J.J. Garver scite author profile

Context.-UroVysion fluorescent in situ hybridization (FISH) is routinely used to detect urothelial carcinoma (UC). A positive threshold is defined as chromosome polysomy in 4 or more cells, which also includes tetrasomy, a natural product of cell division.Objectives.-To evaluate tetrasomy for UC detection and explore the relation to the surgical diagnosis or patient history.Design.-The FISH was performed on 1532 urine samples from patients with cytology results and 4 or more years of follow-up. We created separate polysomy and tetrasomy categories and constructed receiver operating curves to determine appropriate thresholds using biopsy (n ¼ 194) as the gold standard. Standard FISH and a novel assay integrating cytomorphology and FISH (Target-FISH) were compared.

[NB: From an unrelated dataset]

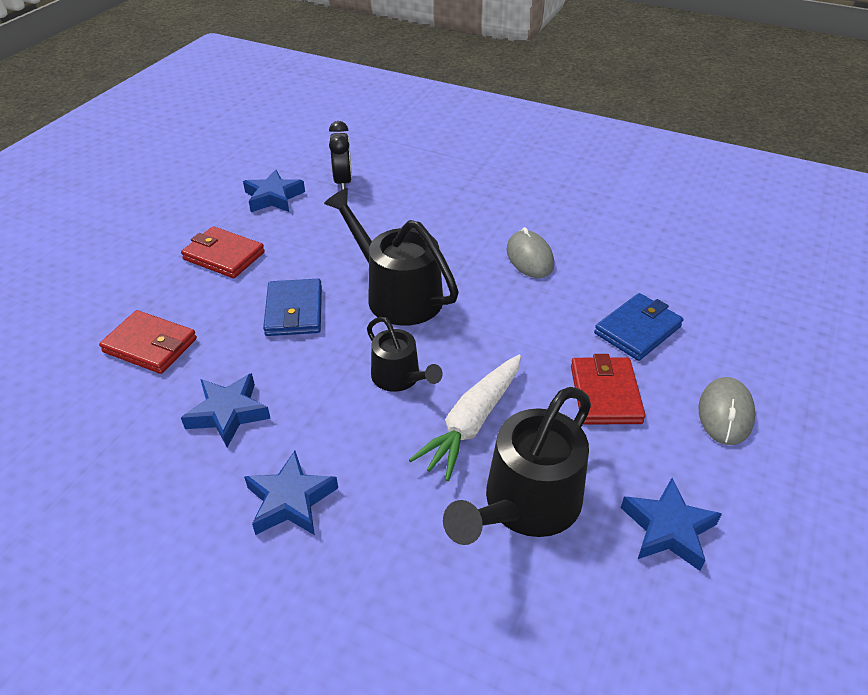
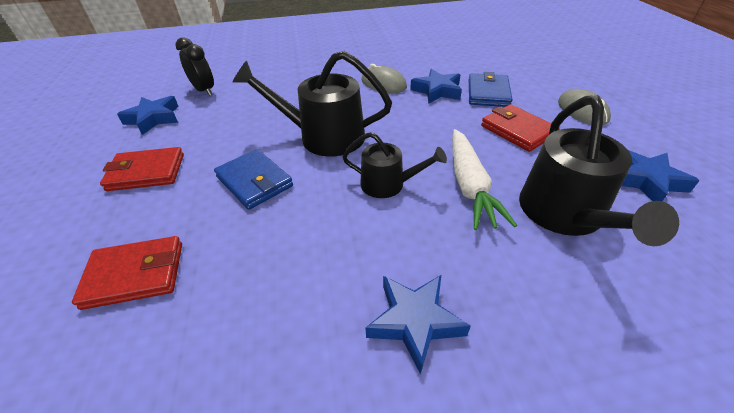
camera: 35 degrees left, 0 degrees up
blue star [181,373,271,447] -> blue star moved to [410,69,462,104]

Matching tissue biopsies of urine samples with 10 or more tetrasomy cells were analyzed.Results.-No significant threshold was found for tetrasomy cells. Exclusion of tetrasomy from the polysomy category changed the threshold from 8.5 to 4.5 cells, increased specificity (59.2% to 78.9%), but reduced sensitivity (78.9% to 65.9%). In Target-FISH, the same approach yielded a specificity of 93.7% and sensitivity of 65.2%. Similarly, specificity improved significantly for low-and high-grade UC, but sensitivity decreased for lowgrade UC. No evidence of UC was observed in 95% (52 of 55) of the patients referred for screening who had 10 or more tetrasomy cells by FISH. Matching biopsies for urines containing 10 or more tetrasomy cells showed few or no tetrasomy cells.Conclusions.-Tetrasomy is a nonspecific finding frequently encountered in urine FISH and should be excluded from the polysomy classification. Target-FISH is an optimal approach, offering the ability to detect rare tetrasomy tumors.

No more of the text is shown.